29032024Headline:

“L’Ato non funziona perché non decide nulla”

Bengasi Battisti

Bengasi Battisti

Quando si ha la sensazione di essere chiamati a recepire decisioni prese altrove non si ha la voglia di partecipare e così manca il numero legale dell’Ato. L’assenza diventa un modo per rallentare gli effetti negativi di scelte sbagliate che inevitabilmente e pesantemente ricadrebbero su quei cittadini che gia’ subiscono la grave ingiustizia arsenico e vivono il disagio del mancato recepimento del risultato referendario che tanta speranze aveva provocato .

Il nostro Ato è troppo spesso chiamato  ad approvare costose e preconfezionate scelte strategiche i cui costi trovano esclusiva copertura nelle tariffe dei cittadini mentre e’ completamente assente il dibattito sulle nuove modalità di gestione aperte dall’esito referendario.
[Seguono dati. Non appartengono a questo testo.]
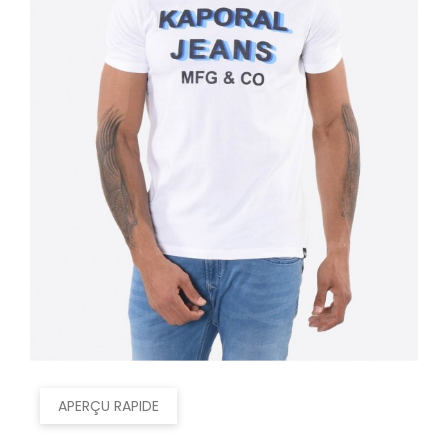
APERÇU RAPIDE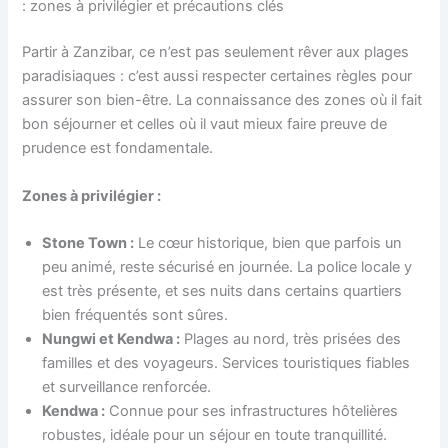
: zones à privilégier et précautions clés
Partir à Zanzibar, ce n’est pas seulement rêver aux plages
paradisiaques : c’est aussi respecter certaines règles pour
assurer son bien-être. La connaissance des zones où il fait
bon séjourner et celles où il vaut mieux faire preuve de
prudence est fondamentale.
Zones à privilégier :
Stone Town :
Le cœur historique, bien que parfois un
peu animé, reste sécurisé en journée. La police locale y
est très présente, et ses nuits dans certains quartiers
bien fréquentés sont sûres.
Nungwi et Kendwa :
Plages au nord, très prisées des
familles et des voyageurs. Services touristiques fiables
et surveillance renforcée.
Kendwa :
Connue pour ses infrastructures hôtelières
robustes, idéale pour un séjour en toute tranquillité.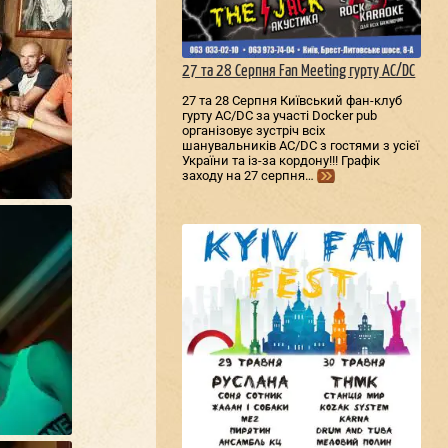
27 та 28 Серпня Fan Meeting гурту AC/DС
27 та 28 Серпня Київський фан-клуб
гурту AC/DС за участі Docker pub
організовує зустріч всіх
шанувальників AC/DС з гостями з усієї
України та із-за кордону!!! Графік
заходу на 27 серпня…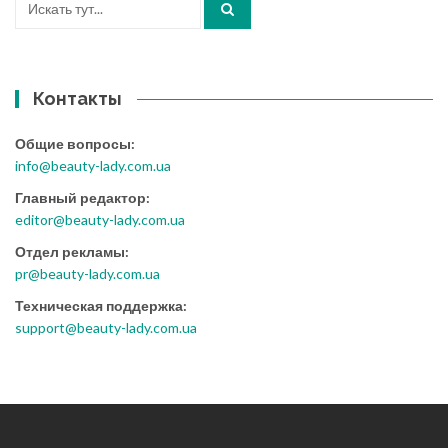
Контакты
Общие вопросы:
info@beauty-lady.com.ua
Главный редактор:
editor@beauty-lady.com.ua
Отдел рекламы:
pr@beauty-lady.com.ua
Техническая поддержка:
support@beauty-lady.com.ua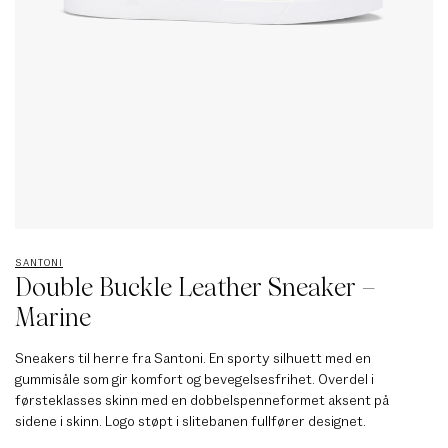
SANTONI
Double Buckle Leather Sneaker –
Marine
Sneakers til herre fra Santoni. En sporty silhuett med en
gummisåle som gir komfort og bevegelsesfrihet. Overdel i
førsteklasses skinn med en dobbelspenneformet aksent på
sidene i skinn. Logo støpt i slitebanen fullfører designet.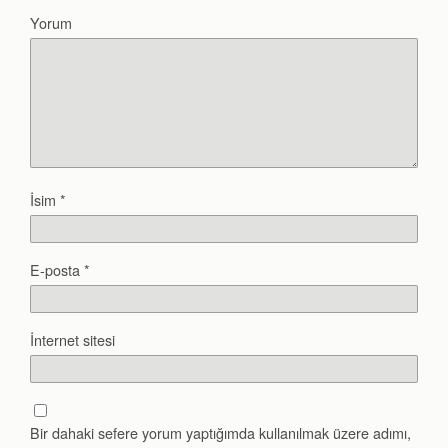
Yorum
İsim
*
E-posta
*
İnternet sitesi
Bir dahaki sefere yorum yaptığımda kullanılmak üzere adımı,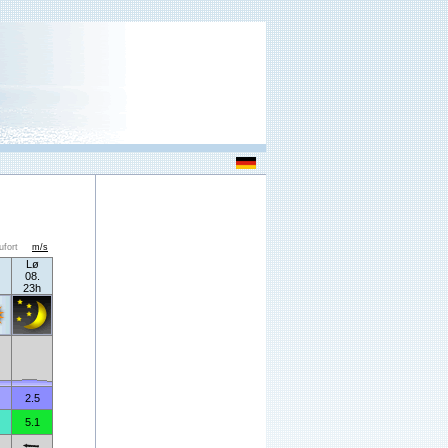
ufort
m/s
Lø
08.
23h
2.5
5.1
In ambiti come Reggio Emilia , Piacenza , Vicenza , Palermo , Napoli , Torino  sono in atto processi di ripubblicizzazione che con il coinvolgimento dei cittadini e dei lavoratori stanno producendo nuove speranze e voglia di partecipazione.
Il nostro Ato dovrebbe guardare a quelle esperienze per pianificare la trasformazione di Talete S.p.a. in consorzio o azienda speciale e rendere possibili gli interventi di sostegno economico diretto da parte dello Stato o della Regione. Interventi economici necessari per superare la debolezza del nostro Ato, determinata da una perimetrazione regionale che non ha tenuto conto del rapporto tra numero di utenti e lunghezza della rete, della presenza di arsenico nell’acqua e delle caratteristiche geomorfologiche del territorio. Tutti elementi che rendono molto più costoso il diritto di accesso all’acqua per i viterbesi , con l’aggravante che la modalità gestionale di tipo societario impedisce l’intervento economico pubblico per sostenere il fondamentale principio di solidarietà per un bene indispensabile alla vita dell’uomo .
Non si vuole recepire il risultato referendario perche’ si teme la partecipazione e il coinvolgimento e le scelte restino dentro spazi decisionali ristretti dove prevalgono altre logiche. Un esempio di grande attualita’ e’ il programma di realizzazione dei dearsenificatori finanziato con fondi Regionali, ma che scarica totalmente gli alti costi per la loro manutenzione sulle tariffe moltiplicando i costi dell’acqua. La Regione,  applicando il principio di solidarietà, potrebbe intervenire su questi costi , magari con il denaro sottratto agli insopportabili costi della politica, solo se Talete sarà ripubblicizzata e diventerà soggetto di diritto pubblico .
Meroi sa molto bene che senza ripubblicizzazione la Regione non potrà mai intervenire per abbattere i costi della bolletta, perché incorrerebbe in gravissime e pesantissime infrazioni Europee.
Con la gestione consortile sarebbero i singoli consigli comunali a deliberare con trasparenza diffusa i bilanci e l’efficace controllo dal basso ridimensionerebbe anche alcuni insopportabili costi .
Per avere dignità l’Ato deve essere luogo di programmazione e di confronto dove i movimenti per l’acqua pubblica, i lavoratori del settore e le istituzioni possano essere i veri protagonisti della gestione del bene acqua e dove lo storico risultato referendario trovi applicazione.
L’Ato è il luogo di rappresentanza delle comunità per le politiche sull’acqua e la diffusa sensazione di essere ridotto a luogo di decisioni prese altrove alimenta la distanza e provoca le assenze. Definirei la mancanza del numero legale la sconfitta di una certa politica che cancella quella vera fondata sulla partecipazione attiva e sulla voglia di costruire l’alternativa a partire dal recepimento della volontà popolare democraticamente e ampiamente espressa.